The physical strain of playing multiple sports within the same season didn't prove to be too big a task for Lee, who estimates she would attend practices in both sports three to four times per week, often going right from the Dick Price Stadium track to the courts at the NSU Tennis Complex a few hundred yards away down Presidential Avenue. Not to mention competitions, class, a part-time job and any free time.

"I have become pretty decent at time management and actually have a part-time job, too," said Lee. "I complete six hours of study hall each week and show up to practices on time, so you could say I am somewhat busy."

As it turned out, her busier schedule coincided with big gains on the track. Just two weeks after tennis season concluded, Lee ran her best-ever times in both the 100 and 200-meter events at the MEAC Outdoor Championships, placing fifth in both. In one final effort to qualify for the NCAA East Preliminary Round in the 100 meters, Lee improved her time again at a last chance meet at Mount Olive College in North Carolina. She dropped her time from 11.55 to 11.52, just enough to earn a bid to the regional meet.

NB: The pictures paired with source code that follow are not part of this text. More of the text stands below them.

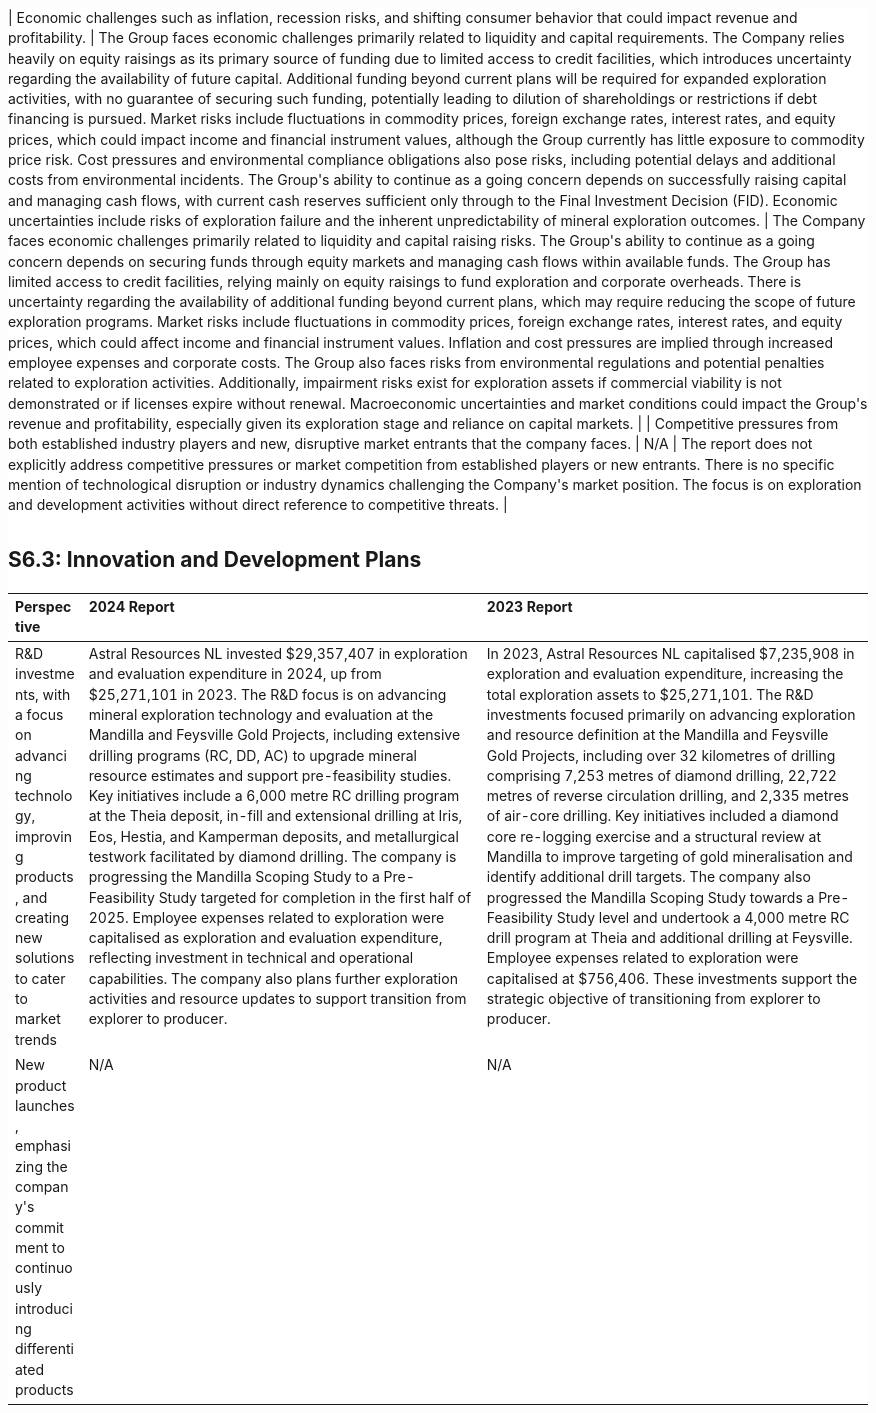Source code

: | Economic challenges such as inflation, recession risks, and shifting consumer behavior that could impact revenue and profitability. | The Group faces economic challenges primarily related to liquidity and capital requirements. The Company relies heavily on equity raisings as its primary source of funding due to limited access to credit facilities, which introduces uncertainty regarding the availability of future capital. Additional funding beyond current plans will be required for expanded exploration activities, with no guarantee of securing such funding, potentially leading to dilution of shareholdings or restrictions if debt financing is pursued. Market risks include fluctuations in commodity prices, foreign exchange rates, interest rates, and equity prices, which could impact income and financial instrument values, although the Group currently has little exposure to commodity price risk. Cost pressures and environmental compliance obligations also pose risks, including potential delays and additional costs from environmental incidents. The Group's ability to continue as a going concern depends on successfully raising capital and managing cash flows, with current cash reserves sufficient only through to the Final Investment Decision (FID). Economic uncertainties include risks of exploration failure and the inherent unpredictability of mineral exploration outcomes. | The Company faces economic challenges primarily related to liquidity and capital raising risks. The Group's ability to continue as a going concern depends on securing funds through equity markets and managing cash flows within available funds. The Group has limited access to credit facilities, relying mainly on equity raisings to fund exploration and corporate overheads. There is uncertainty regarding the availability of additional funding beyond current plans, which may require reducing the scope of future exploration programs. Market risks include fluctuations in commodity prices, foreign exchange rates, interest rates, and equity prices, which could affect income and financial instrument values. Inflation and cost pressures are implied through increased employee expenses and corporate costs. The Group also faces risks from environmental regulations and potential penalties related to exploration activities. Additionally, impairment risks exist for exploration assets if commercial viability is not demonstrated or if licenses expire without renewal. Macroeconomic uncertainties and market conditions could impact the Group's revenue and profitability, especially given its exploration stage and reliance on capital markets. |
| Competitive pressures from both established industry players and new, disruptive market entrants that the company faces. | N/A | The report does not explicitly address competitive pressures or market competition from established players or new entrants. There is no specific mention of technological disruption or industry dynamics challenging the Company's market position. The focus is on exploration and development activities without direct reference to competitive threats. |


## S6.3: Innovation and Development Plans

| Perspective | 2024 Report | 2023 Report |
| :---- | :---- | :---- |
| R&D investments, with a focus on advancing technology, improving products, and creating new solutions to cater to market trends | Astral Resources NL invested $29,357,407 in exploration and evaluation expenditure in 2024, up from $25,271,101 in 2023. The R&D focus is on advancing mineral exploration technology and evaluation at the Mandilla and Feysville Gold Projects, including extensive drilling programs (RC, DD, AC) to upgrade mineral resource estimates and support pre-feasibility studies. Key initiatives include a 6,000 metre RC drilling program at the Theia deposit, in-fill and extensional drilling at Iris, Eos, Hestia, and Kamperman deposits, and metallurgical testwork facilitated by diamond drilling. The company is progressing the Mandilla Scoping Study to a Pre-Feasibility Study targeted for completion in the first half of 2025. Employee expenses related to exploration were capitalised as exploration and evaluation expenditure, reflecting investment in technical and operational capabilities. The company also plans further exploration activities and resource updates to support transition from explorer to producer. | In 2023, Astral Resources NL capitalised $7,235,908 in exploration and evaluation expenditure, increasing the total exploration assets to $25,271,101. The R&D investments focused primarily on advancing exploration and resource definition at the Mandilla and Feysville Gold Projects, including over 32 kilometres of drilling comprising 7,253 metres of diamond drilling, 22,722 metres of reverse circulation drilling, and 2,335 metres of air-core drilling. Key initiatives included a diamond core re-logging exercise and a structural review at Mandilla to improve targeting of gold mineralisation and identify additional drill targets. The company also progressed the Mandilla Scoping Study towards a Pre-Feasibility Study level and undertook a 4,000 metre RC drill program at Theia and additional drilling at Feysville. Employee expenses related to exploration were capitalised at $756,406. These investments support the strategic objective of transitioning from explorer to producer. |
| New product launches, emphasizing the company's commitment to continuously introducing differentiated products | N/A | N/A |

Once there, she set a PR for the third straight meet, 11.47 seconds, good for 28th place out of 48 runners in the region. Not bad for an athlete who admits that three years prior, she was not a Division I runner.

"I was running Division II times coming out of high school and I knew they (her NSU coaches) weren't looking for that," Lee said. "But, they gave me an opportunity and I trusted them and the program."

"I've seen a lot of growth in her over the last three years," said Kenneth Giles, NSU's Director of Track & Field Programs. "From her freshman year when she was unsure of what she could do, to being an NCAA regional qualifier. Coming out of high school, she's progressed from 12.2 (seconds) to 11.4 in the 100 meters and from 25 to a 23 in the 200m. You just don't see that."

But Lee's improbable story of struggling freshman track athlete to confident, blossoming two-sport athlete doesn't end there. Make that, three-sport athlete.

During her rare free time last spring, Lee and some friends went bowling at the Spartan Lanes in the campus student center – unknowingly, just prior to an organized NSU bowling team practice. As Lee's group was asked to give way to the team, head coach Wilhelmenia Harrison watched Lee conclude her game by picking up a tough spare. That attracted the attention of Harrison, who's been known to recruit other talented NSU athletes onto her team in the past.

"When (Harrison) approached me about joining the team, I was sort of hesitant," said Lee. "I didn't know how I was going to balance sports and school."

When bowling tryouts came Lee was, not surprisingly, at track practice. She admitted to forgetting about the bowling tryout, but knew she could not have attended, anyway. A persistent coach Harrison told Lee that she could use her talents, regardless. So come November, due in part to a couple of injuries to NSU's regular bowlers leaving the Spartans short-handed, Lee became the first known three-sport athlete in recent NSU history when she competed at bowling competitions hosted by Virginia Union and Delaware State. Her best score was a 150 in the team's divisional meet at DSU.

So what's next for Lee? She plans to continue this spring with tennis and will take a wait-and-see approach with bowling. And after a well-deserved break for the holidays, her senior indoor track season gets underway Jan. 11 with a meet at Virginia Tech. Her goals?

"Faster times and better rankings," Lee said matter-of-factly. "And to do better this year at the NCAA East Preliminary. Our new assistant coach (Garfield Ellenwood) is talking to me about running some crazy-fast times, like 22.9 in the 200 and 11.2 in the 100 meters, and making the Olympic Trials in 2020. We'll see how it goes."

Lee didn't seem daunted by those goals. And after taking up two new sports in college, why would she?

"If you get recruited for one sport, the stigma out there is you just spend all your time focusing on that," Lee said. "But really, all sports tie in somehow. If you can do it mentally, you can do it physically."